## ABOUT THIS TASK
The required output consists solely of the lines from the line containing "(subtractmaskfromsilk false)" through the end of the records, copied exactly.

Stored items from a collection:
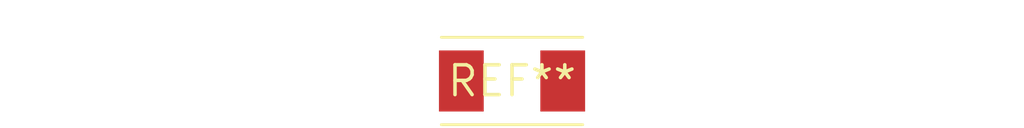
<source format=kicad_pcb>
(kicad_pcb (version 20240108) (generator pcbnew)

  (general
    (thickness 1.6)
  )

  (paper "A4")
  (layers
    (0 "F.Cu" signal)
    (31 "B.Cu" signal)
    (32 "B.Adhes" user "B.Adhesive")
    (33 "F.Adhes" user "F.Adhesive")
    (34 "B.Paste" user)
    (35 "F.Paste" user)
    (36 "B.SilkS" user "B.Silkscreen")
    (37 "F.SilkS" user "F.Silkscreen")
    (38 "B.Mask" user)
    (39 "F.Mask" user)
    (40 "Dwgs.User" user "User.Drawings")
    (41 "Cmts.User" user "User.Comments")
    (42 "Eco1.User" user "User.Eco1")
    (43 "Eco2.User" user "User.Eco2")
    (44 "Edge.Cuts" user)
    (45 "Margin" user)
    (46 "B.CrtYd" user "B.Courtyard")
    (47 "F.CrtYd" user "F.Courtyard")
    (48 "B.Fab" user)
    (49 "F.Fab" user)
    (50 "User.1" user)
    (51 "User.2" user)
    (52 "User.3" user)
    (53 "User.4" user)
    (54 "User.5" user)
    (55 "User.6" user)
    (56 "User.7" user)
    (57 "User.8" user)
    (58 "User.9" user)
  )

  (setup
    (pad_to_mask_clearance 0)
    (pcbplotparams
      (layerselection 0x00010fc_ffffffff)
      (plot_on_all_layers_selection 0x0000000_00000000)
      (disableapertmacros false)
      (usegerberextensions false)
      (usegerberattributes false)
      (usegerberadvancedattributes false)
      (creategerberjobfile false)
      (dashed_line_dash_ratio 12.000000)
      (dashed_line_gap_ratio 3.000000)
      (svgprecision 4)
      (plotframeref false)
      (viasonmask false)
      (mode 1)
      (useauxorigin false)
      (hpglpennumber 1)
      (hpglpenspeed 20)
      (hpglpendiameter 15.000000)
      (dxfpolygonmode false)
      (dxfimperialunits false)
      (dxfusepcbnewfont false)
      (psnegative false)
      (psa4output false)
      (plotreference false)
      (plotvalue false)
      (plotinvisibletext false)
      (sketchpadsonfab false)
      (subtractmaskfromsilk false)
      (outputformat 1)
      (mirror false)
      (drillshape 1)
      (scaleselection 1)
      (outputdirectory "")
    )
  )

  (net 0 "")

  (footprint "Crystal_SMD_Abracon_ABM7-2Pin_6.0x3.5mm" (layer "F.Cu") (at 0 0))

)

</source>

## REPLY TO THE EXERCISE
      (subtractmaskfromsilk false)
      (outputformat 1)
      (mirror false)
      (drillshape 1)
      (scaleselection 1)
      (outputdirectory "")
    )
  )

  (net 0 "")

  (footprint "Crystal_SMD_Abracon_ABM7-2Pin_6.0x3.5mm" (layer "F.Cu") (at 0 0))

)

</source>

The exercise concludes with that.